_Material supplied_
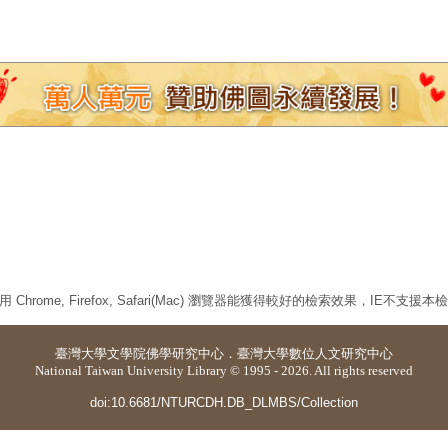
 Chrome, Firefox, Safari(Mac) 瀏覽器能獲得較好的檢索效果，IE不支援
臺灣大學
文學院佛學研究中心
．
臺灣大學數位人文研究中心
National Taiwan University Library © 1995 - 2026. All rights reserved
doi:10.6681/NTURCDH.DB_DLMBS/Collection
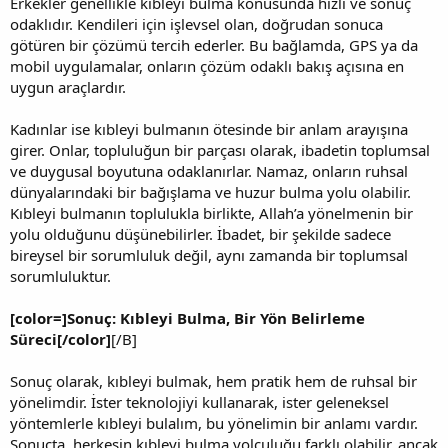
Erkekler genellikle kıbleyi bulma konusunda hızlı ve sonuç
odaklıdır. Kendileri için işlevsel olan, doğrudan sonuca
götüren bir çözümü tercih ederler. Bu bağlamda, GPS ya da
mobil uygulamalar, onların çözüm odaklı bakış açısına en
uygun araçlardır.
Kadınlar ise kıbleyi bulmanın ötesinde bir anlam arayışına
girer. Onlar, topluluğun bir parçası olarak, ibadetin toplumsal
ve duygusal boyutuna odaklanırlar. Namaz, onların ruhsal
dünyalarındaki bir bağışlama ve huzur bulma yolu olabilir.
Kıbleyi bulmanın toplulukla birlikte, Allah’a yönelmenin bir
yolu olduğunu düşünebilirler. İbadet, bir şekilde sadece
bireysel bir sorumluluk değil, aynı zamanda bir toplumsal
sorumluluktur.
[color=]Sonuç: Kıbleyi Bulma, Bir Yön Belirleme
Süreci[/color]
[/B]
Sonuç olarak, kıbleyi bulmak, hem pratik hem de ruhsal bir
yönelimdir. İster teknolojiyi kullanarak, ister geleneksel
yöntemlerle kıbleyi bulalım, bu yönelimin bir anlamı vardır.
Sonuçta, herkesin kıbleyi bulma yolculuğu farklı olabilir, ancak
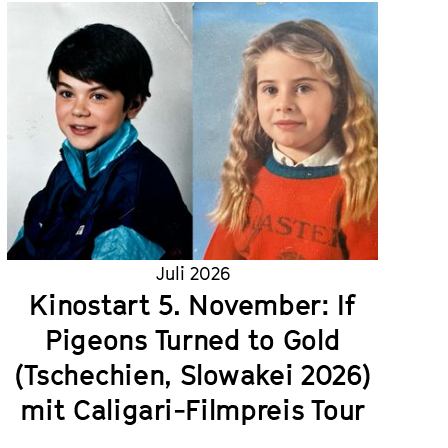
Juli 2026
Kinostart 5. November: If
Pigeons Turned to Gold
(Tschechien, Slowakei 2026)
mit Caligari-Filmpreis Tour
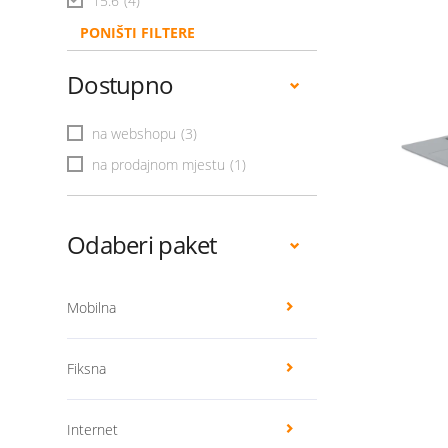
15.6
(4)
PONIŠTI FILTERE
Dostupno
na webshopu
(3)
na prodajnom mjestu
(1)
Odaberi paket
Mobilna
Fiksna
Internet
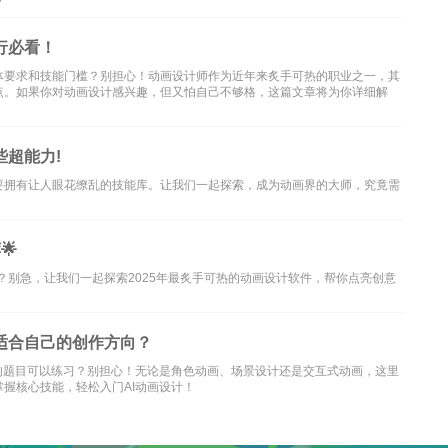
行必看！
体要求和技能门槛？别担心！动画设计师作为近年来炙手可热的职业之一，其
点。如果你对动画设计感兴趣，但又怕自己不够格，这篇文章将为你详细解
些超能力!
要拥有让人眼花缭乱的技能库。让我们一起探索，成为动画界的大师，究竟需
🌟
？别急，让我们一起探索2025年最炙手可热的动画设计软件，帮你点亮创意
适合自己的创作方向？
的题目可以练习？别担心！无论是角色动画、场景设计还是交互式动画，这里
握核心技能，轻松入门AI动画设计！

_Job_
Select each line in the entries that contains the word "olarak" and copy it out in full.

_Written response_
girer. Onlar, topluluğun bir parçası olarak, ibadetin toplumsal
Sonuç olarak, kıbleyi bulmak, hem pratik hem de ruhsal bir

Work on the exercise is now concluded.